In reviewing the balance of the December 2003 letter, I note that the worker’s physiatrist goes on to describe a number of other medical conditions diagnosed for the worker that can lead to upper extremity symptoms and/or a sleep disorder. In particular:

  • The physiatrist acknowledges that right arm symptoms can also arise from other sites including the neck and compression of the median nerve at the elbow. Again, these diagnoses are speculative in nature and not supported by any medical evidence on file. Even if present as described, there has been no adjudication linking these medical conditions to the worker’s workplace duties.
  • The worker has been diagnosed with a thoracic outlet syndrome condition, and associated symptoms in the worker’s right upper extremity. Again, I note that this condition has not been established as being work-related.
  • The worker has had upper limb difficulties bilaterally since 1994, preceding the 1998 CTS claim by several years. These difficulties have never been adjudicated by the WCB or found to be work-related.
  • The worker was diagnosed with myofascial pain syndrome in a multitude of locations including the upper extremities, shoulders, upper back, neck, lower back and legs, subsequent to the WCB physiatrist’s examination in September 1998. The worker has also been diagnosed as having fibromyalgia. These conditions have not been proposed as being a direct physical sequela of the CTS condition or subsequent surgery by the physiatrist or any other medical practitioner.
  • The physiatrist puts weight on the fact that some unexplained shoulder symptoms had been identified by the WCB physiatrist in his examination in September 1999. Again, this statement is problematic given firstly that the worker provides a history of ongoing shoulder difficulties dating back to 1994, and secondly, that the WCB has never accepted responsibility for any shoulder problems experienced by the worker.

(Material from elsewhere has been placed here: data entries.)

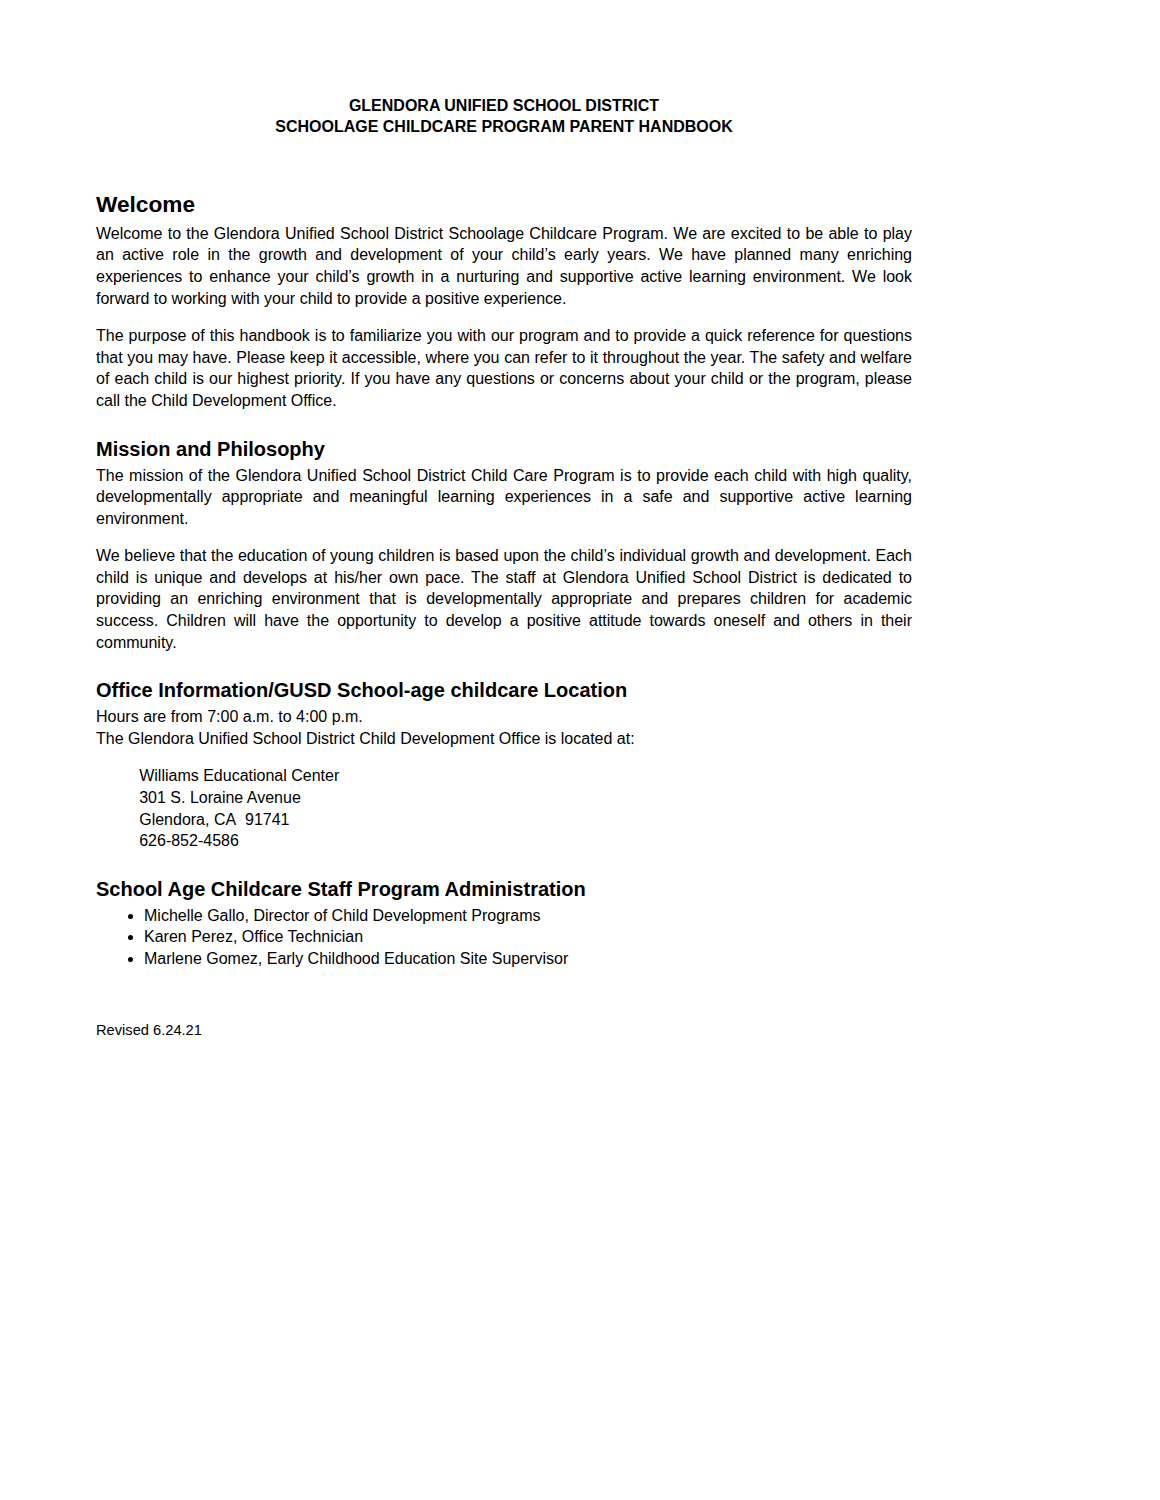GLENDORA UNIFIED SCHOOL DISTRICT
SCHOOLAGE CHILDCARE PROGRAM PARENT HANDBOOK
Welcome
Welcome to the Glendora Unified School District Schoolage Childcare Program. We are excited to be able to play an active role in the growth and development of your child’s early years. We have planned many enriching experiences to enhance your child’s growth in a nurturing and supportive active learning environment. We look forward to working with your child to provide a positive experience.
The purpose of this handbook is to familiarize you with our program and to provide a quick reference for questions that you may have. Please keep it accessible, where you can refer to it throughout the year. The safety and welfare of each child is our highest priority. If you have any questions or concerns about your child or the program, please call the Child Development Office.
Mission and Philosophy
The mission of the Glendora Unified School District Child Care Program is to provide each child with high quality, developmentally appropriate and meaningful learning experiences in a safe and supportive active learning environment.
We believe that the education of young children is based upon the child’s individual growth and development. Each child is unique and develops at his/her own pace. The staff at Glendora Unified School District is dedicated to providing an enriching environment that is developmentally appropriate and prepares children for academic success. Children will have the opportunity to develop a positive attitude towards oneself and others in their community.
Office Information/GUSD School-age childcare Location
Hours are from 7:00 a.m. to 4:00 p.m.
The Glendora Unified School District Child Development Office is located at:
Williams Educational Center
301 S. Loraine Avenue
Glendora, CA 91741
626-852-4586
School Age Childcare Staff Program Administration
Michelle Gallo, Director of Child Development Programs
Karen Perez, Office Technician
Marlene Gomez, Early Childhood Education Site Supervisor
Revised 6.24.21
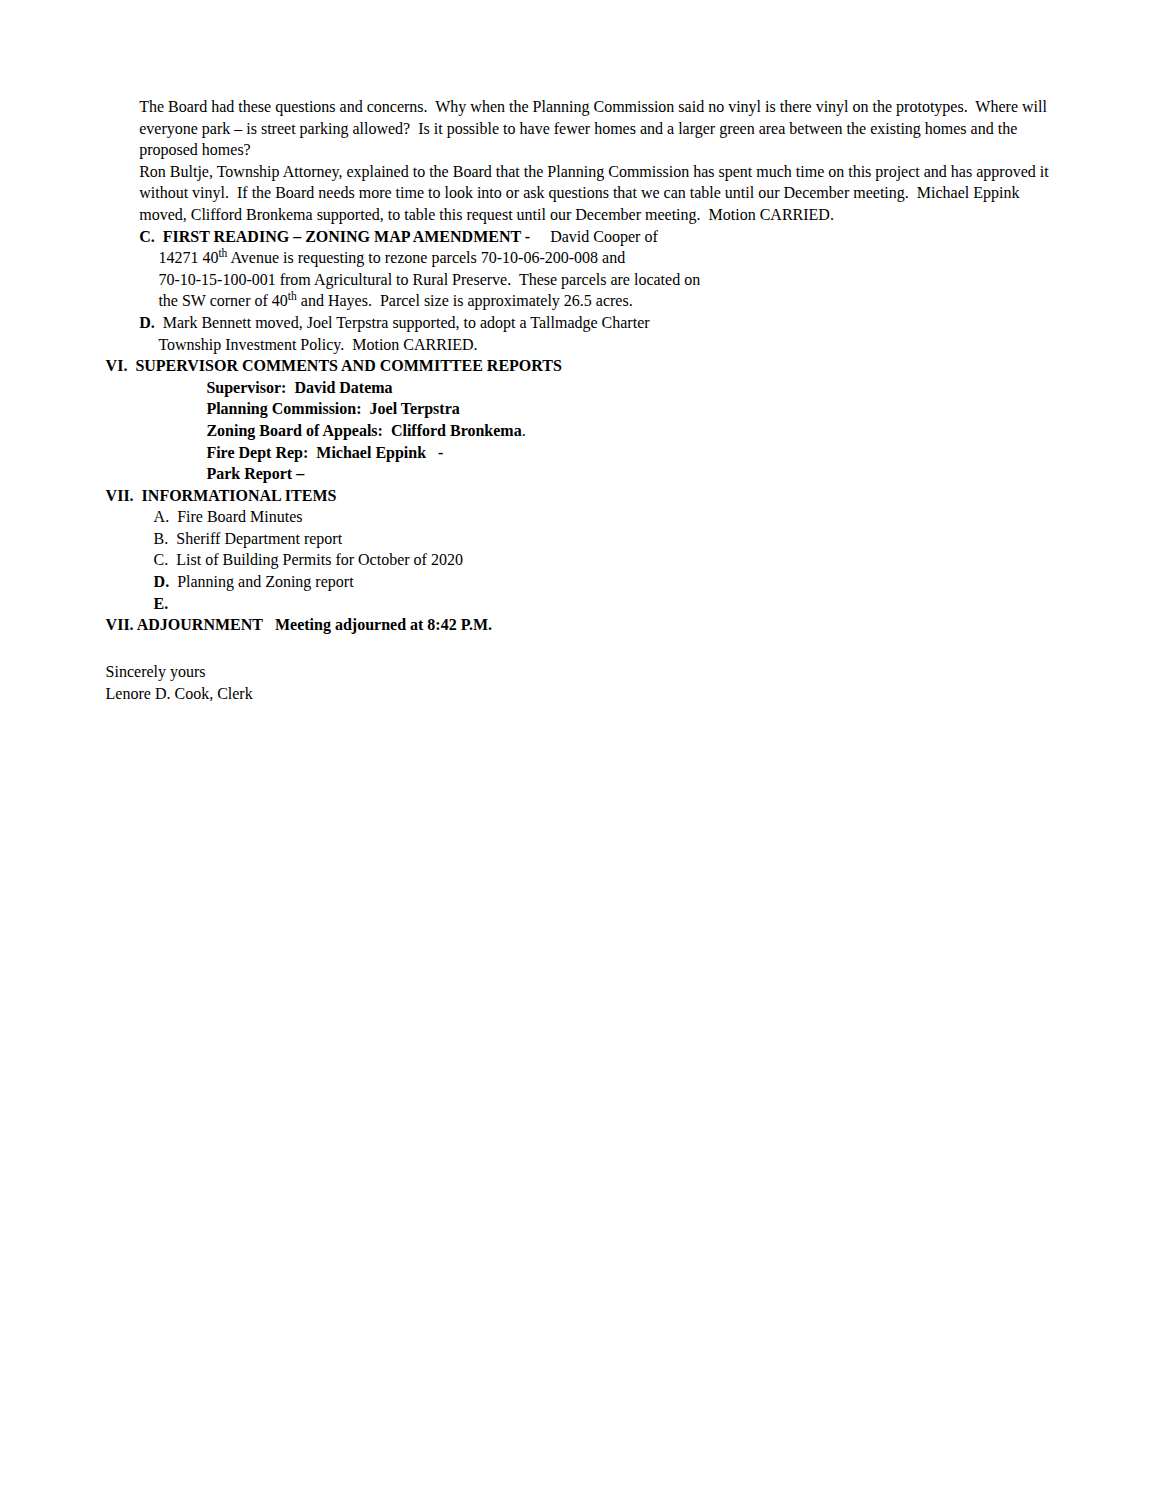The Board had these questions and concerns. Why when the Planning Commission said no vinyl is there vinyl on the prototypes. Where will everyone park – is street parking allowed? Is it possible to have fewer homes and a larger green area between the existing homes and the proposed homes?
Ron Bultje, Township Attorney, explained to the Board that the Planning Commission has spent much time on this project and has approved it without vinyl. If the Board needs more time to look into or ask questions that we can table until our December meeting. Michael Eppink moved, Clifford Bronkema supported, to table this request until our December meeting. Motion CARRIED.
C. FIRST READING – ZONING MAP AMENDMENT - David Cooper of
14271 40th Avenue is requesting to rezone parcels 70-10-06-200-008 and
70-10-15-100-001 from Agricultural to Rural Preserve. These parcels are located on
the SW corner of 40th and Hayes. Parcel size is approximately 26.5 acres.
D. Mark Bennett moved, Joel Terpstra supported, to adopt a Tallmadge Charter
Township Investment Policy. Motion CARRIED.
VI. SUPERVISOR COMMENTS AND COMMITTEE REPORTS
Supervisor: David Datema
Planning Commission: Joel Terpstra
Zoning Board of Appeals: Clifford Bronkema.
Fire Dept Rep: Michael Eppink -
Park Report –
VII. INFORMATIONAL ITEMS
A. Fire Board Minutes
B. Sheriff Department report
C. List of Building Permits for October of 2020
D. Planning and Zoning report
E.
VII. ADJOURNMENT Meeting adjourned at 8:42 P.M.
Sincerely yours
Lenore D. Cook, Clerk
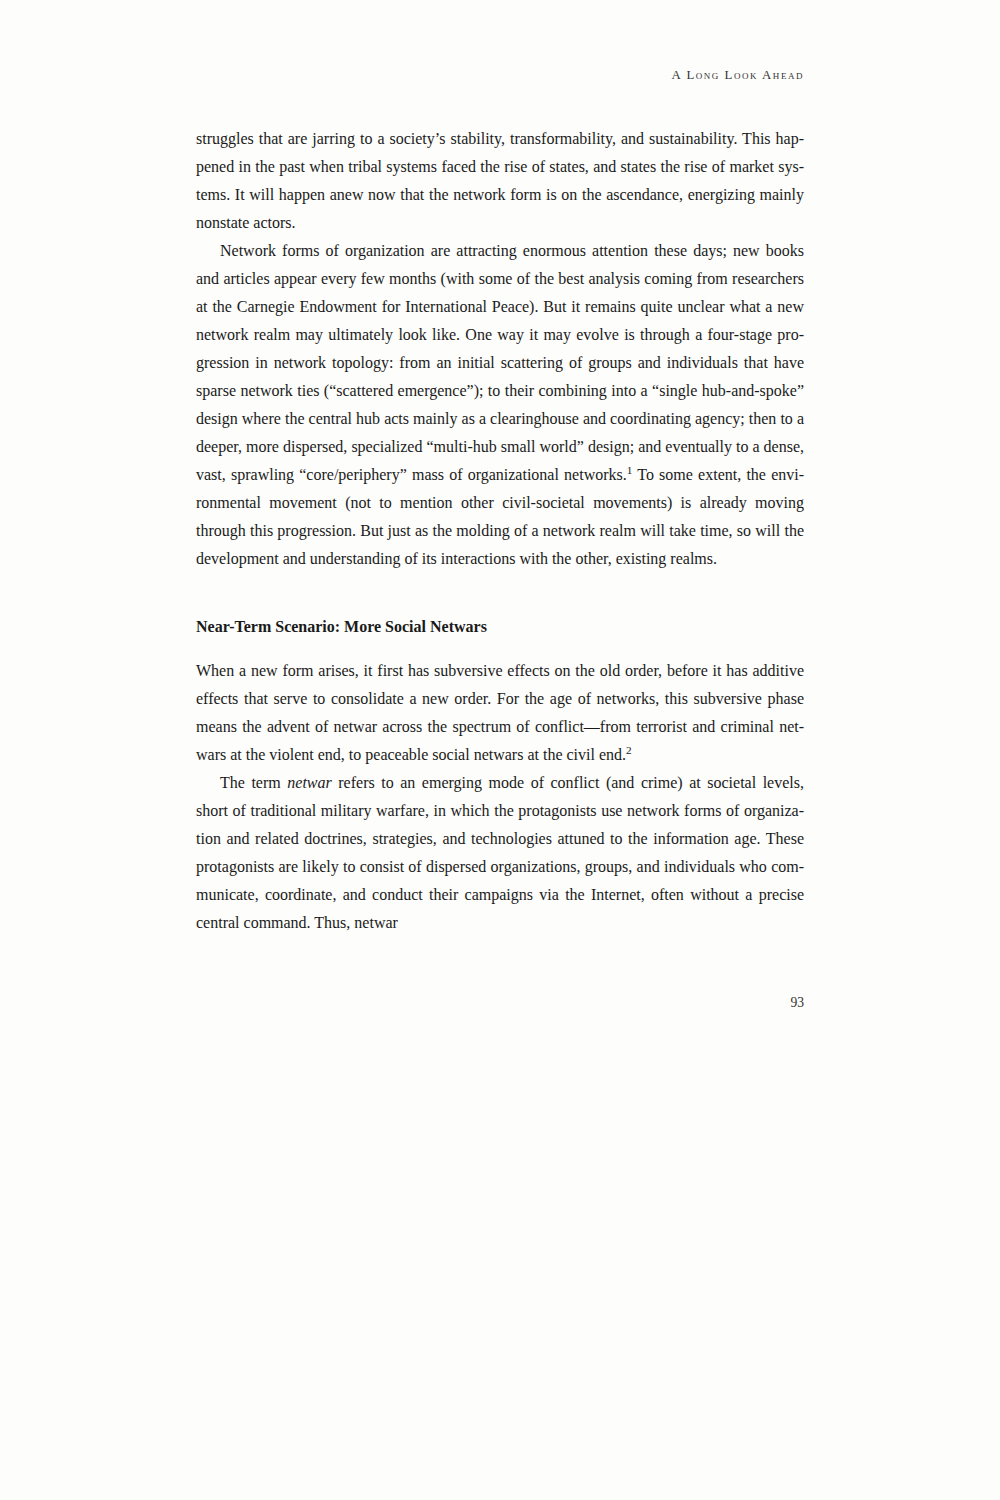A Long Look Ahead
struggles that are jarring to a society’s stability, transformability, and sustainability. This happened in the past when tribal systems faced the rise of states, and states the rise of market systems. It will happen anew now that the network form is on the ascendance, energizing mainly nonstate actors.
Network forms of organization are attracting enormous attention these days; new books and articles appear every few months (with some of the best analysis coming from researchers at the Carnegie Endowment for International Peace). But it remains quite unclear what a new network realm may ultimately look like. One way it may evolve is through a four-stage progression in network topology: from an initial scattering of groups and individuals that have sparse network ties (“scattered emergence”); to their combining into a “single hub-and-spoke” design where the central hub acts mainly as a clearinghouse and coordinating agency; then to a deeper, more dispersed, specialized “multi-hub small world” design; and eventually to a dense, vast, sprawling “core/periphery” mass of organizational networks.1 To some extent, the environmental movement (not to mention other civil-societal movements) is already moving through this progression. But just as the molding of a network realm will take time, so will the development and understanding of its interactions with the other, existing realms.
Near-Term Scenario: More Social Netwars
When a new form arises, it first has subversive effects on the old order, before it has additive effects that serve to consolidate a new order. For the age of networks, this subversive phase means the advent of netwar across the spectrum of conflict—from terrorist and criminal netwars at the violent end, to peaceable social netwars at the civil end.2
The term netwar refers to an emerging mode of conflict (and crime) at societal levels, short of traditional military warfare, in which the protagonists use network forms of organization and related doctrines, strategies, and technologies attuned to the information age. These protagonists are likely to consist of dispersed organizations, groups, and individuals who communicate, coordinate, and conduct their campaigns via the Internet, often without a precise central command. Thus, netwar
93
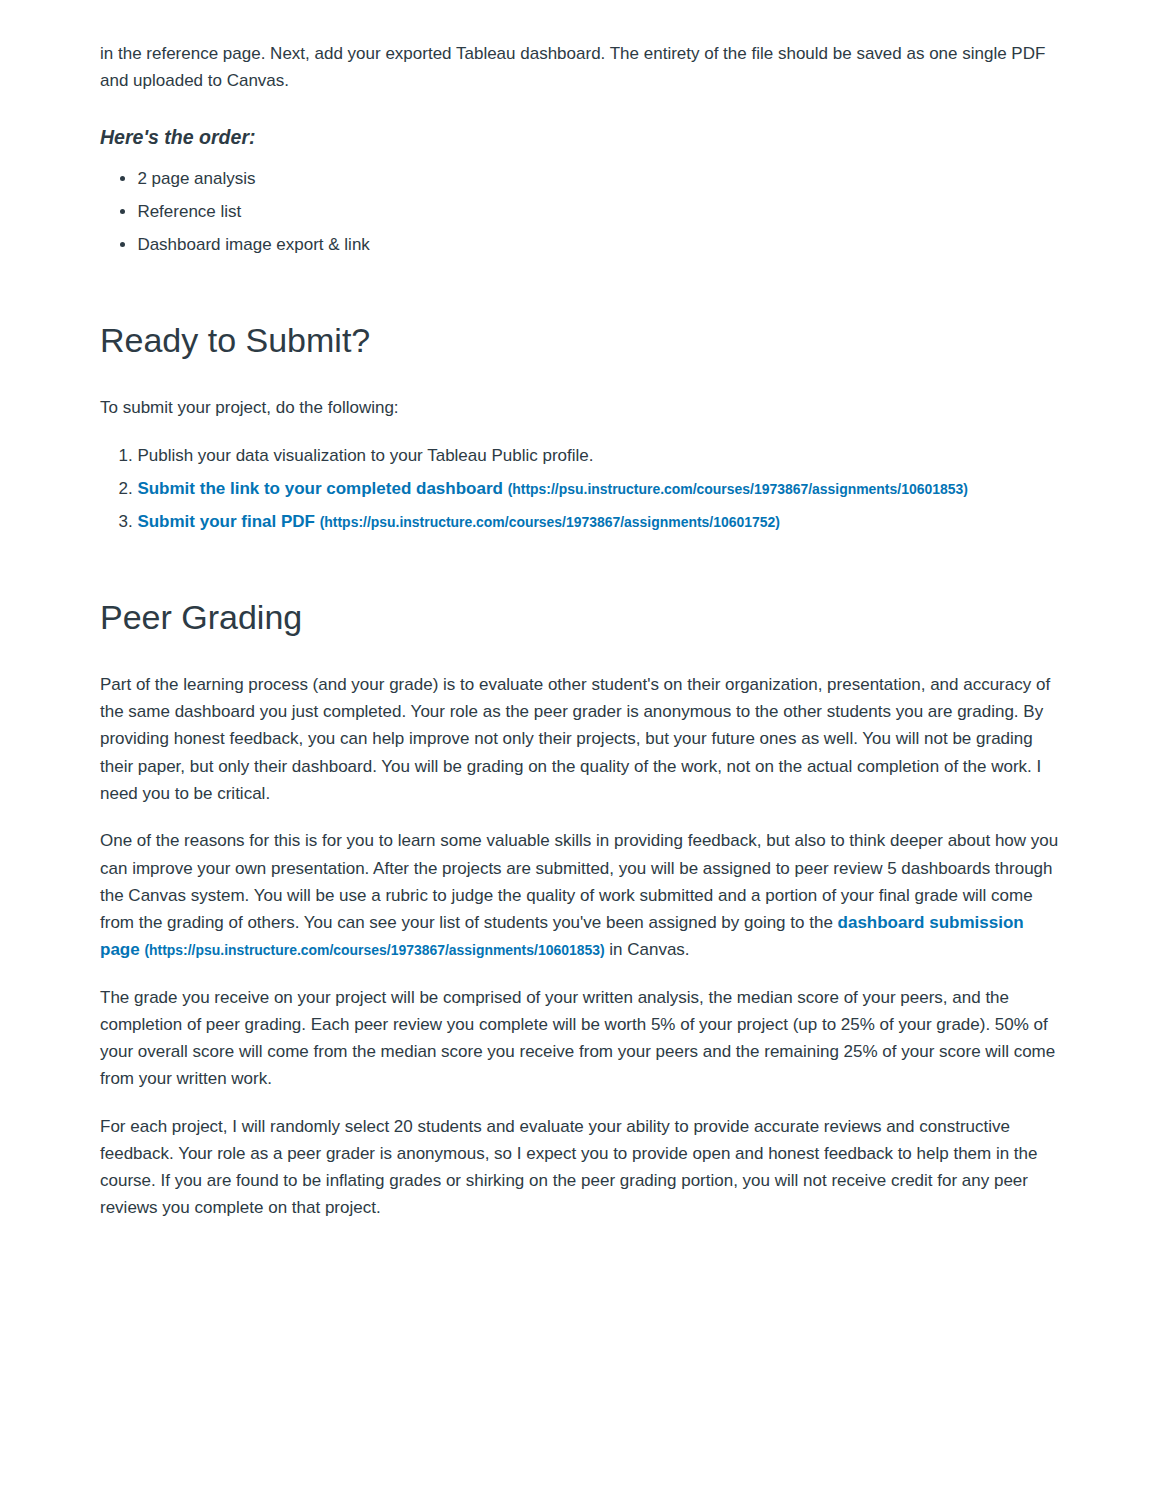in the reference page. Next, add your exported Tableau dashboard. The entirety of the file should be saved as one single PDF and uploaded to Canvas.
Here's the order:
2 page analysis
Reference list
Dashboard image export & link
Ready to Submit?
To submit your project, do the following:
Publish your data visualization to your Tableau Public profile.
Submit the link to your completed dashboard (https://psu.instructure.com/courses/1973867/assignments/10601853)
Submit your final PDF (https://psu.instructure.com/courses/1973867/assignments/10601752)
Peer Grading
Part of the learning process (and your grade) is to evaluate other student's on their organization, presentation, and accuracy of the same dashboard you just completed. Your role as the peer grader is anonymous to the other students you are grading. By providing honest feedback, you can help improve not only their projects, but your future ones as well. You will not be grading their paper, but only their dashboard. You will be grading on the quality of the work, not on the actual completion of the work. I need you to be critical.
One of the reasons for this is for you to learn some valuable skills in providing feedback, but also to think deeper about how you can improve your own presentation. After the projects are submitted, you will be assigned to peer review 5 dashboards through the Canvas system. You will be use a rubric to judge the quality of work submitted and a portion of your final grade will come from the grading of others. You can see your list of students you've been assigned by going to the dashboard submission page (https://psu.instructure.com/courses/1973867/assignments/10601853) in Canvas.
The grade you receive on your project will be comprised of your written analysis, the median score of your peers, and the completion of peer grading. Each peer review you complete will be worth 5% of your project (up to 25% of your grade). 50% of your overall score will come from the median score you receive from your peers and the remaining 25% of your score will come from your written work.
For each project, I will randomly select 20 students and evaluate your ability to provide accurate reviews and constructive feedback. Your role as a peer grader is anonymous, so I expect you to provide open and honest feedback to help them in the course. If you are found to be inflating grades or shirking on the peer grading portion, you will not receive credit for any peer reviews you complete on that project.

The physiatrist then discusses at length the problems associated with sleep disorders: “I feel one of the main sources of her ongoing problems has been her sleep disorder. The relationship between pain and disturbed sleep is complex and appears to be bidirectional in that pain makes sleep more difficult; disturbances in sleep exacerbate pain. Pain is commonly a suggested cause of sleep disturbance and is often combined with stiffness, muscular discomfort and cognitive arousal…The ability to assess the presence and severity of coexisting major and chronic depression with sleep disturbance is difficult…As sleep disorders are a common feature of affective disorders and the symptoms of depression are a common outcome of chronic pain, the relationship between pain, effective disorders and sleep disturbance is difficult to tease apart.”

Again, I find that there is no medical dispute regarding the presence of a sleep disorder or depression or the other non-compensable medical conditions listed above. The problem remains though that many of these conditions are prominent in their presentation and are themselves significant pain generators that can lead to the sleep disorders described by the worker’s physiatrist. Outside of a temporal relationship in which the CTS condition preceded the sleep disorder, the worker’s physiatrist has failed, however, to demonstrate a biologically plausible linkage between the worker’s CTS condition or its residues, and the sleep disorder. As such, I find that he has failed to provide a medical basis for his opinion that the worker’s sleep disorder is causally related to the worker’s surgery.

As such, I find that the worker’s physiatrist has failed to provide a “full statement of facts” to support his medical opinion, and thus there is no difference of medical opinion as required under subsection 67(4) of the Act. Accordingly, I would deny the worker’s appeal.